One of the few times I've knowingly hallucinated happened in college, when I'd been awake three or four nights at the end of a term.
It was a combination of responsibilities and partying. Our academic workload was unusually rigorous, so that the demands for final papers and presentations were strenuous. There was my work on the school arts & letters magazine. There was a late-night radio show. I was tasked by committee with drafting a particularly arduous faculty evaluation. And I was heavy into demonstrative Jack Daniels as my then-characteristic social pose.

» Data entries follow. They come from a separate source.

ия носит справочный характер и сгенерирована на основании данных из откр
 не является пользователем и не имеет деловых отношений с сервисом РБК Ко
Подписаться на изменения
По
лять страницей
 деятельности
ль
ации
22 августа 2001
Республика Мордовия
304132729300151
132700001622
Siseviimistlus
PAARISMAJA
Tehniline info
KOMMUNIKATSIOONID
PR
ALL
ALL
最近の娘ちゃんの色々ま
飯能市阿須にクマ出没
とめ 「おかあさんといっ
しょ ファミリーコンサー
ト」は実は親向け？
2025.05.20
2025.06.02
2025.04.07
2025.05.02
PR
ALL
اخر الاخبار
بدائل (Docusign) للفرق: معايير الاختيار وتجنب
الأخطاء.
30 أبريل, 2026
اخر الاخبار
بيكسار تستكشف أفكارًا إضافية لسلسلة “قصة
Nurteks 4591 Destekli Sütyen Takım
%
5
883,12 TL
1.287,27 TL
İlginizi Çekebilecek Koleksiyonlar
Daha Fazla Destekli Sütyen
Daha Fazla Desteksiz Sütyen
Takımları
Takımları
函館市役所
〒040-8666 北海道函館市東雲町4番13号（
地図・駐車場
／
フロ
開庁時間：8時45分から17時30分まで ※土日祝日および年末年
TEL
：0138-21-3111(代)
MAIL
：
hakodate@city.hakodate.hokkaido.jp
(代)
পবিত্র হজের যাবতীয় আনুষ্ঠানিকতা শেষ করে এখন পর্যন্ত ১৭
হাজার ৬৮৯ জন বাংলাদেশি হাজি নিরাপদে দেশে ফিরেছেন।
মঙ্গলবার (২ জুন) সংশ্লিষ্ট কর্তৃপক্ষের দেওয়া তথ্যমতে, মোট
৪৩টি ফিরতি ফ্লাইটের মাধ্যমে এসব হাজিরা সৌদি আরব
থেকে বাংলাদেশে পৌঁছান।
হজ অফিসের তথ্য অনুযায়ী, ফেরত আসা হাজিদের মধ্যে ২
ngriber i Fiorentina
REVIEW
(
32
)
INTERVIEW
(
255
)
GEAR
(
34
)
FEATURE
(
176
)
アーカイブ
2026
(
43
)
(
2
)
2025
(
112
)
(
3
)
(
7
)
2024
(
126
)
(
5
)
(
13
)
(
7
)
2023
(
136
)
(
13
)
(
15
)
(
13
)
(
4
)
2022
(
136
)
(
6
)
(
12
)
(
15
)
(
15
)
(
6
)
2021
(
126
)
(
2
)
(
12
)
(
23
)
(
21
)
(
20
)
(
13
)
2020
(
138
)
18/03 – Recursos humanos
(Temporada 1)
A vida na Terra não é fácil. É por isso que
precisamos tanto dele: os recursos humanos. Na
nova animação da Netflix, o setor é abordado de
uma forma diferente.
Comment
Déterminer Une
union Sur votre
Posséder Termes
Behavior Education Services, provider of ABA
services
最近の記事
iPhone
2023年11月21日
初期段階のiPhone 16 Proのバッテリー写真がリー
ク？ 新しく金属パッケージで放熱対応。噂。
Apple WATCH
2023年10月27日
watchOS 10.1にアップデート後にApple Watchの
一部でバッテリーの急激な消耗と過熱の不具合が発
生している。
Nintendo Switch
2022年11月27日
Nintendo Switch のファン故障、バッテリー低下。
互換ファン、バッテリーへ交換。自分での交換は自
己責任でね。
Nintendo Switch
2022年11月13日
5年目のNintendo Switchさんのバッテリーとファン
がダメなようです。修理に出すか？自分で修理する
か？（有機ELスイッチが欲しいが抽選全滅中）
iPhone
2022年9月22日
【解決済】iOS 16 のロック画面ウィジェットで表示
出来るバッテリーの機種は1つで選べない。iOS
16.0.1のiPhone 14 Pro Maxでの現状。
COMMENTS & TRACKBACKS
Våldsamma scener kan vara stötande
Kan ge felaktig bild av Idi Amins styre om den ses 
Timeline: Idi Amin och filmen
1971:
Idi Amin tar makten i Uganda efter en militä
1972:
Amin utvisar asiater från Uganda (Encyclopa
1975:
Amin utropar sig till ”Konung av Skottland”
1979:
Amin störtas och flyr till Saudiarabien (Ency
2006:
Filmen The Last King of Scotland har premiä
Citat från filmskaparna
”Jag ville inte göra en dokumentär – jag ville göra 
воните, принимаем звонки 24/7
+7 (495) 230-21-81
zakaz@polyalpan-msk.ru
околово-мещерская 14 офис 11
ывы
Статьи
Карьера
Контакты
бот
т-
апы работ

It happened during a break, in an empty dorm lobby. In that tired way I began contemplating the stucco patterns on the face of the cinderblock walls. To my astonishment they began moving, forming themselves into fully-articulated real-life shapes which I knew perfectly well were imaginary, yet which had the full definition of, say, animated cartoons. There was a basketball player leaping and spinning, grabbing rebounds, hanging from the hoop. There was a ballerina gracefully turning, fingers and toes pointed, neck craned like a swan from Swan Lake. I watched with great fascination, head spinning, until fatigue threatened to throw me into full sleep then and there.
Nothing as vivid as that has happened since. But to this day if I find myself fascinated by mundane surfaces, for instance the pattern of islands and clouds in the very-white wall across from my desk here at work, I realize that's a clue I'm not sleeping enough.